Richmond is not the only community to have recently lost a local paper. In 2015 alone, several community newspapers across British Columbia closed down. The Tri-Cities NOW, the Burnaby NewsLeader and the New Westminster NewsLeader closed on October 1st (Hui, 2015), and back in March, the Oceanside Star and the Courier-Islander both published their final editions (Braganza, 2015). These closures are the consequence of a large sale of local newspapers between Black Press and Glacier Media that have given each company monopolies in different parts of the province. “The deal lessened competition by giving Glacier a community-newspaper monopoly over the western part of the Lower Mainland and Black Press a monopoly in eastern suburbs of Vancouver” (Hui, 2015). This trend that is seeing so many local newspapers close is not something that has been isolated in British Columbia, or even in Canada – there were 101 local newspapers that were closed down across the United Kingdom “between July 2008 and August 2009” (Fenton, 2011, p. 65).

This is a trend that cannot be ignored. Sure, new technology, particularly the Internet, has helped to facilitate a media environment that

is characterized by the availability of a seemingly infinite amount of information. It is possible to spend the entire day online and never face an information lull. This is not inconsequential because it is easy to celebrate the volume of content that is available and possible, while forgetting to consider the types of content we are consuming.

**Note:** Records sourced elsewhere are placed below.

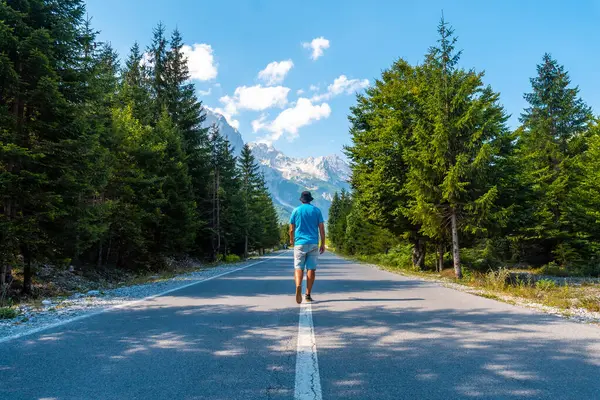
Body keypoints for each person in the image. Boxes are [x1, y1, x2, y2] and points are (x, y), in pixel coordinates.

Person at [289, 191, 325, 304]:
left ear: (301, 200)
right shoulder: (316, 211)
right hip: (313, 242)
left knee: (298, 267)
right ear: (310, 199)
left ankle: (298, 285)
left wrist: (291, 240)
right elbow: (321, 229)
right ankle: (308, 294)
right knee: (311, 269)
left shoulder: (296, 211)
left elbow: (291, 229)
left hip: (299, 243)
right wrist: (322, 243)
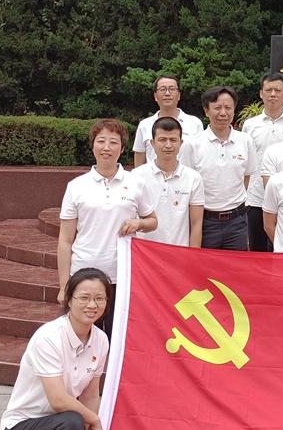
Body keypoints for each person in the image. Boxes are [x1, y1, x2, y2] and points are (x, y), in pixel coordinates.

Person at [0, 268, 112, 430]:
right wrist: (94, 419)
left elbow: (90, 395)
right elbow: (58, 400)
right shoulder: (49, 338)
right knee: (72, 421)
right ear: (69, 300)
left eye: (99, 298)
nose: (92, 305)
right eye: (84, 298)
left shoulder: (100, 340)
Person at [57, 120, 156, 335]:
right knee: (82, 337)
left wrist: (139, 223)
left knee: (117, 337)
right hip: (84, 274)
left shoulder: (136, 182)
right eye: (101, 141)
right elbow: (65, 239)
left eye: (113, 142)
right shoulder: (76, 186)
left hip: (122, 274)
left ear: (122, 148)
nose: (106, 148)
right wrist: (64, 285)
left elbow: (152, 221)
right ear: (93, 146)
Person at [179, 87, 258, 250]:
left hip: (237, 221)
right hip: (205, 221)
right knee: (204, 265)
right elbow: (186, 182)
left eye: (228, 108)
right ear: (206, 111)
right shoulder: (192, 144)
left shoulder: (246, 141)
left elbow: (246, 176)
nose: (223, 113)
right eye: (217, 108)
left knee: (236, 265)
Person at [132, 117, 204, 248]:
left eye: (173, 140)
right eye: (162, 140)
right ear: (152, 143)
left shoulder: (193, 178)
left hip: (179, 252)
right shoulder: (137, 176)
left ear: (181, 143)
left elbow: (196, 224)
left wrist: (194, 256)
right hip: (144, 252)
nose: (168, 145)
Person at [243, 73, 283, 253]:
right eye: (268, 90)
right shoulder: (250, 125)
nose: (273, 94)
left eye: (277, 90)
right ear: (261, 94)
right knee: (257, 250)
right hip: (256, 197)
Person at [131, 75, 204, 168]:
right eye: (162, 89)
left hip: (185, 177)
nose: (167, 93)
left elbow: (200, 158)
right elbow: (139, 164)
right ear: (155, 96)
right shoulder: (144, 125)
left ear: (179, 95)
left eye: (172, 89)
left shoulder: (195, 123)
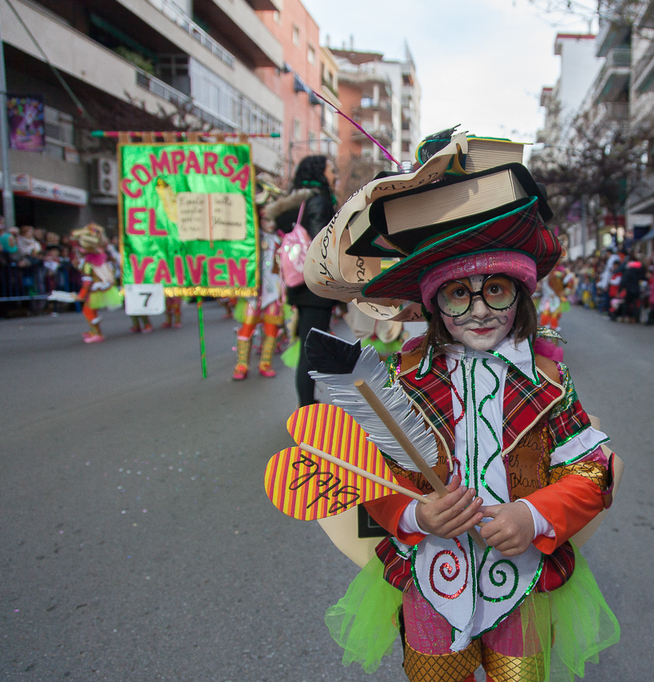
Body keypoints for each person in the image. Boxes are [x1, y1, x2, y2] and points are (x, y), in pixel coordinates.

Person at [308, 133, 619, 680]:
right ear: (434, 305)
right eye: (458, 294)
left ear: (519, 296)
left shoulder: (548, 383)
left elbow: (592, 468)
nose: (478, 311)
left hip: (520, 580)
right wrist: (413, 513)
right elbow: (369, 470)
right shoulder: (401, 381)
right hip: (432, 577)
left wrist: (533, 514)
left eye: (495, 289)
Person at [265, 154, 338, 404]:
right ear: (319, 172)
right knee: (311, 350)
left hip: (297, 282)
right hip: (316, 287)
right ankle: (306, 407)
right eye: (331, 170)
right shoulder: (319, 201)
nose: (334, 174)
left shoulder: (291, 205)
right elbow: (322, 244)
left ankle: (307, 403)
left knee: (308, 345)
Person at [232, 212, 284, 380]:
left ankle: (265, 363)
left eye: (272, 219)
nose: (270, 223)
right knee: (247, 327)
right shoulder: (249, 238)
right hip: (252, 293)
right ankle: (241, 364)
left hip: (273, 292)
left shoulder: (281, 239)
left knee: (271, 328)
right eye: (266, 219)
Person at [70, 223, 122, 343]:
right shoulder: (96, 259)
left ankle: (97, 333)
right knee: (90, 310)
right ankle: (94, 331)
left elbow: (88, 280)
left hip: (95, 289)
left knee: (88, 310)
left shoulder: (90, 262)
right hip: (98, 287)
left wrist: (81, 295)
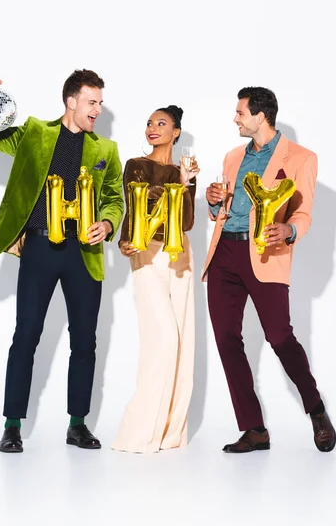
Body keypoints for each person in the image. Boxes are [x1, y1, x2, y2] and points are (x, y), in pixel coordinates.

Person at [0, 70, 124, 453]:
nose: (97, 110)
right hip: (39, 249)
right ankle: (12, 425)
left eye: (100, 103)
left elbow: (115, 199)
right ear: (71, 101)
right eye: (92, 102)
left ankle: (77, 424)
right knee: (26, 337)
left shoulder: (106, 150)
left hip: (83, 254)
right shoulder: (35, 133)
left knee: (84, 341)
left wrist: (107, 223)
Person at [203, 86, 336, 453]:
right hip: (225, 252)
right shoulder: (232, 157)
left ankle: (317, 409)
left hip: (266, 252)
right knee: (227, 339)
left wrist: (290, 230)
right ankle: (254, 428)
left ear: (261, 116)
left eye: (240, 113)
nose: (236, 118)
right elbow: (222, 209)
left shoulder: (301, 158)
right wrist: (214, 204)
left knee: (280, 337)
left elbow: (303, 212)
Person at [112, 105, 199, 453]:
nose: (152, 128)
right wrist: (123, 239)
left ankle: (169, 433)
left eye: (161, 123)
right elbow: (137, 204)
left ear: (176, 132)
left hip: (179, 253)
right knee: (161, 338)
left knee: (183, 341)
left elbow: (188, 220)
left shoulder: (184, 170)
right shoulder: (136, 165)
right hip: (146, 251)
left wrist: (186, 183)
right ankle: (138, 432)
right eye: (149, 123)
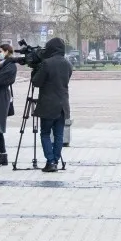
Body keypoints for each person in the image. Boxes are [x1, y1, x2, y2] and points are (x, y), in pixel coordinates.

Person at [31, 37, 73, 172]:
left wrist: (35, 70)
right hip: (63, 105)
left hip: (48, 104)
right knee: (59, 135)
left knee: (45, 133)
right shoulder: (68, 64)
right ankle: (55, 160)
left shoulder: (47, 63)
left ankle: (50, 161)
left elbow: (36, 82)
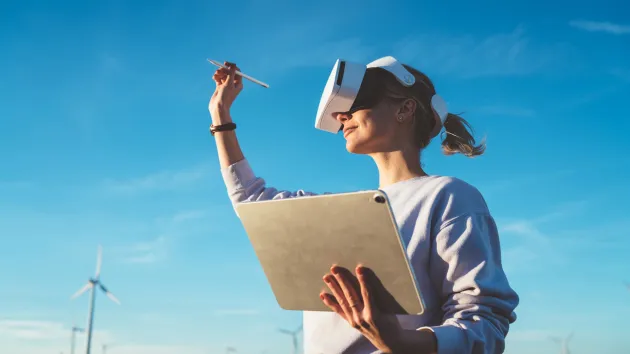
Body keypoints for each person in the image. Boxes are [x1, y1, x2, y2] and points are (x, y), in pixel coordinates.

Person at [208, 58, 519, 354]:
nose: (343, 116)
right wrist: (221, 114)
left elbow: (485, 321)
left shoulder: (447, 196)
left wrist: (401, 343)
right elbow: (251, 201)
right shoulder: (336, 213)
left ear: (405, 109)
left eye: (357, 102)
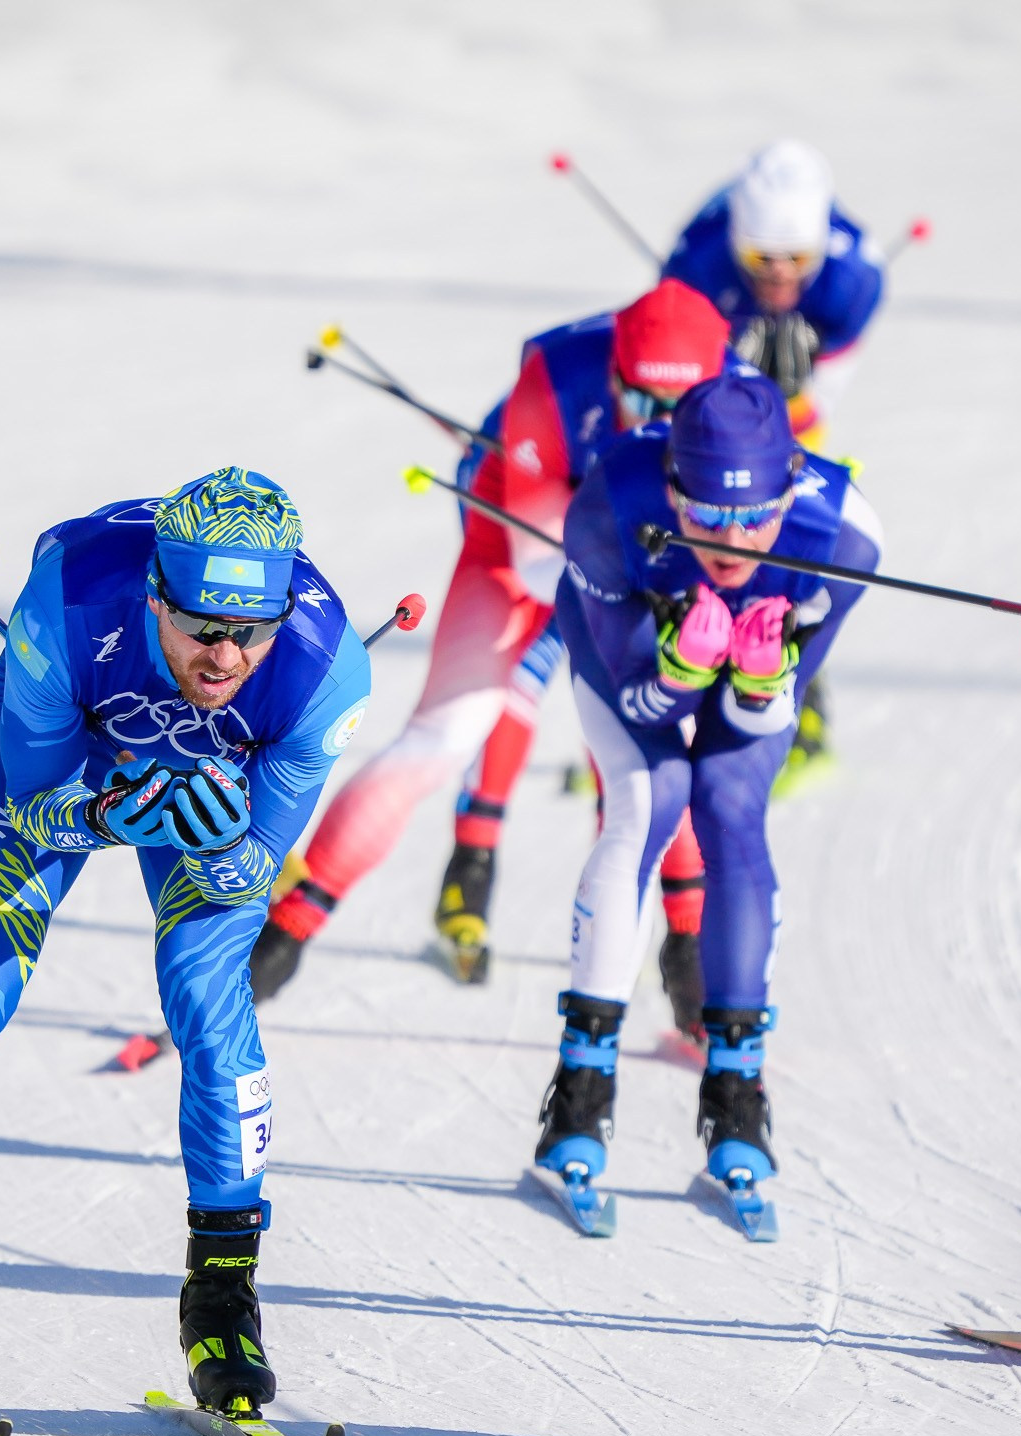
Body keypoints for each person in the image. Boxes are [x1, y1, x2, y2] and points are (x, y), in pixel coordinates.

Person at [0, 468, 369, 1417]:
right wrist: (102, 811)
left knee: (206, 993)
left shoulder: (324, 667)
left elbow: (253, 872)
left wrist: (225, 844)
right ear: (156, 595)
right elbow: (32, 800)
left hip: (218, 776)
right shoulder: (64, 604)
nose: (226, 655)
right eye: (202, 627)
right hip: (71, 758)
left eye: (251, 630)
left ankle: (223, 1298)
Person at [253, 279, 732, 1002]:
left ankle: (690, 948)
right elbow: (537, 563)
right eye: (642, 399)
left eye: (681, 405)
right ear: (614, 373)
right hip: (515, 545)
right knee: (444, 734)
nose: (659, 422)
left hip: (639, 563)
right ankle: (286, 929)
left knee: (663, 744)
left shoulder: (738, 401)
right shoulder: (559, 377)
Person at [535, 368, 882, 1199]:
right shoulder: (609, 505)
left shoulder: (847, 537)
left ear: (790, 487)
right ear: (670, 488)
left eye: (756, 519)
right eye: (705, 518)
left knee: (729, 807)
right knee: (646, 801)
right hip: (630, 657)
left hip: (734, 662)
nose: (733, 544)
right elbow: (636, 697)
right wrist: (683, 667)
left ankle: (737, 1092)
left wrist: (759, 682)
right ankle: (580, 1088)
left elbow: (765, 715)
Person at [665, 139, 890, 799]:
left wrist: (794, 392)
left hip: (805, 372)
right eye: (761, 260)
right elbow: (684, 399)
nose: (781, 277)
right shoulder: (696, 265)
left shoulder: (852, 282)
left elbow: (815, 418)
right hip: (713, 353)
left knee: (784, 515)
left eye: (798, 262)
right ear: (737, 244)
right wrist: (730, 367)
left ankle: (795, 684)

Quantity and quality of information are not the same things, and it is easy to lose sight of that online. The quantity of information available, and the ease with which anyone can produce and distribute their own content is a great benefit of new technology. It is why it is easy to say that journalism is currently in the midst of the best of times. The opportunity for more content to be created and distributed sounds very promising. But the quantity of content that is out there is also why it is now the worst of times in the journalism industry. The Internet has given us the capacity to post more content, but because it has caused chaos in terms of the financial model of newspapers, it has also led to less diverse content because there are fewer people working as professional journalists. It has also created a media environment where it is easy to get lost in a sea of content, and not all of that content is actually contributing to creating an informed citizenry.

In this age where we are faced with an often overwhelming amount of content, community news brings us information that impacts the decisions that we make on a daily basis and keeps us informed. This trend in closing down local newspapers should be taken seriously and as an opportunity for us to consider the direction the news industry is headed in. Steps need to be taken now to help rebuild a news industry that creates the conditions needed for community building and for fostering a healthy democracy. While pictures of kittens are amusing and abundant online, it is essential that news and information is being gathered and distributed that helps to inspire active citizens, thoughtful consumers and engaged community members. Community newspapers have the potential to ensure that this happens – for as long as they manage to survive.